**Task**
Extend the reader's notes on science fiction and fantasy novels, picking up right after their final sentence.

Orbital Resonance is a coming-of-age story, reminded me a bit of
David Palmer's Emergence, and is one of
my favorites.
The Sky So Big and Black is one of his very best, and a followup of sorts
to Candle which I appreciate but didn't like as much.
Mother of Storms and Kaleidescope Century are both near-future, but
not related to each other. Didn't like them as much as the others.
Finity is the best novel I've read that uses the quantum many worlds
hypothesis as a plot device, since Barnes doesn't let physics
exposition get in the way of the story. (As opposed to, alas, most of
Greg Egan...)
Apostrophes and Apocalypses is a book of short stories and essays.
The Duke of Uranium series is pretty light, in the Heinlein juvenile
tradition. OK if you're in the right mood, but not up to his usual
standard IMHO. The Patton's Bicycle etc etc cross-time series is also pretty
light, but left me wanting more.
The Last President series is pretty good post-apocalypse, but didn't
grab me as much as some of his others.
Lexicon is in the small but notable subgenre of "what if words/images really
could reprogram your psyche", see also Ian
McDonald's kickass Scissors Cut Paper Wrap Stone.
In When We Were Real, the male protagonist escapes a matriarchal
society to become a corporate mercenary, for lack of any better
alternative. Reasonably bleak future despite functional immortality -
people don't die of natural causes, but they can be killed - and often
are, since the corporations don't put much value on human life.
Nonhumans (cyborgs, gengineered "optimods", robots) are legally
chattel, as are some humans. The flavor reminded me a bit of Ian McDonald's The Broken Land or Desolation
Road.
It's not the best book I've ever read, but it's the first book that
I've read that rang true about the bleak psychological implications
of extended lifespans - that it's not just an unbroken wonderland of
eternal happiness, but that you'd often be forced to episodically
rebuild a new life/home multiple times, often through circumstances
not of your own choosing.
Fantasy but not swords 'n sorcery. Gentle is a word that comes to
mind...
The Hammered/Scardown/Worldwired series is good and cyberpunkish.
Carnival and Undertow are both standalone, very different in flavor.
Dust is the beginning of a great new series, followed by Chill and
Grail which were not as strong but still satisfying. Alas, I was
disappointed by All the Windwracked Stars, too disjointed to
recommend. I can't figure out what I think about the Blood and Iron
series. It's high fantasy elfdom, very well done but the first two
were sufficiently bleak that the third book in the series has
languished unread on my shelf for many years...

**Given records**

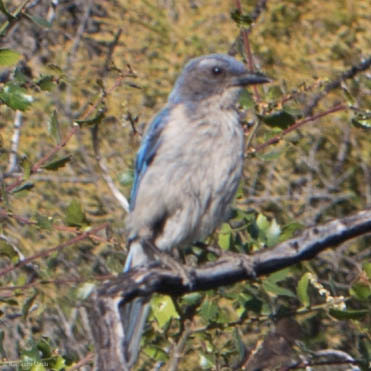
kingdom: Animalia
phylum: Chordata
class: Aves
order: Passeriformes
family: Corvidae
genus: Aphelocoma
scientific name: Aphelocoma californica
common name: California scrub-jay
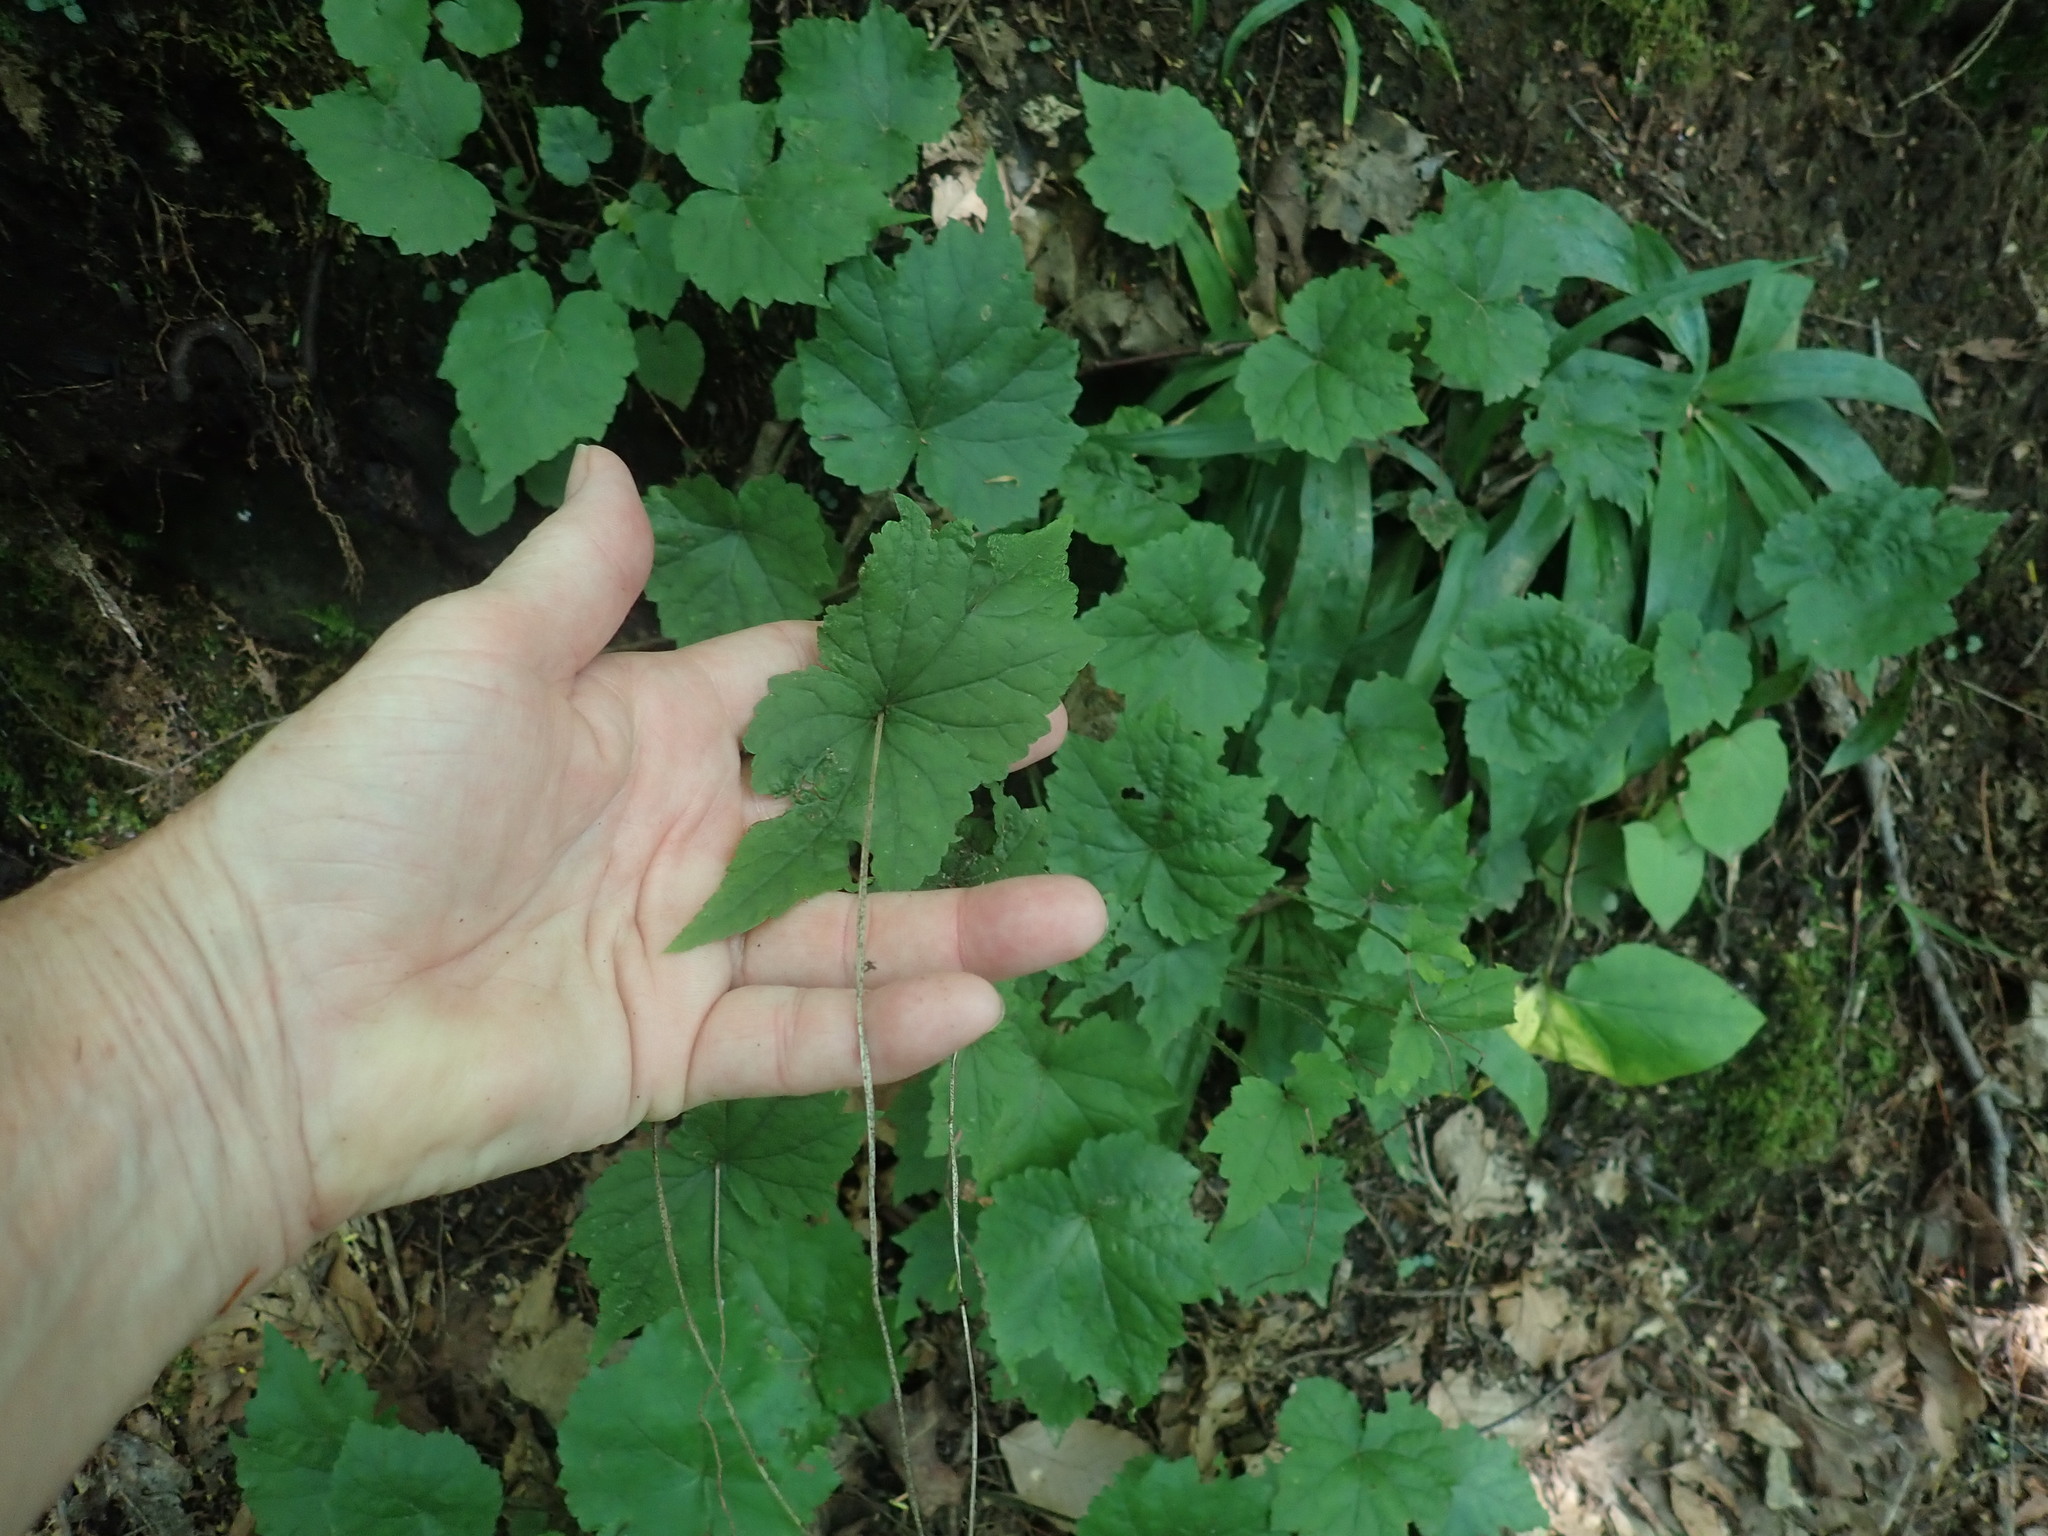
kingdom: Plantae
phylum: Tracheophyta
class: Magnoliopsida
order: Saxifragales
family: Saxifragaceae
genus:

**Exercise output**
I've liked everything he's ever written. Mostly it's SF, except for
the fantasy series of Infinity Concerto and Serpent Mage which is
also great. Many of his books deal with the possible implications of
nanotech. It's the focus of Blood Music, but forms the backdrop of
some of the others. Eon and Eternity are a duo about a female
mathematician who's in a team that investigates a mysterious object
that suddenly appears in orbit. I particularly like the part where
she needs to use a pi-meter: a device that measures the value of pi
in the local spatial neighborhood.
Re Blood Music -- most SF writers have this technology-will-save-the-day feel, and
usually Bear is one of them. Not this time...
Not deep, but diverting in the right mood.
Fun House is a tour de force, an autobiographical comic. Gripping,
but not happy.
The Galactic Center series starts near-future with Across the Sea of
Suns, but by Great Sky River it's far future where the sentient
machines dominate the galaxy. Humans are barely surviving in the
fringes, like cockroaches, desperately using technology they no
longer understand as they try to avoid total extinction.
Against Infinity (not a Galactic Center book) is set on Ganymede,
about humans trying to hunt an alien artifact. Matter's End is a
short story collection.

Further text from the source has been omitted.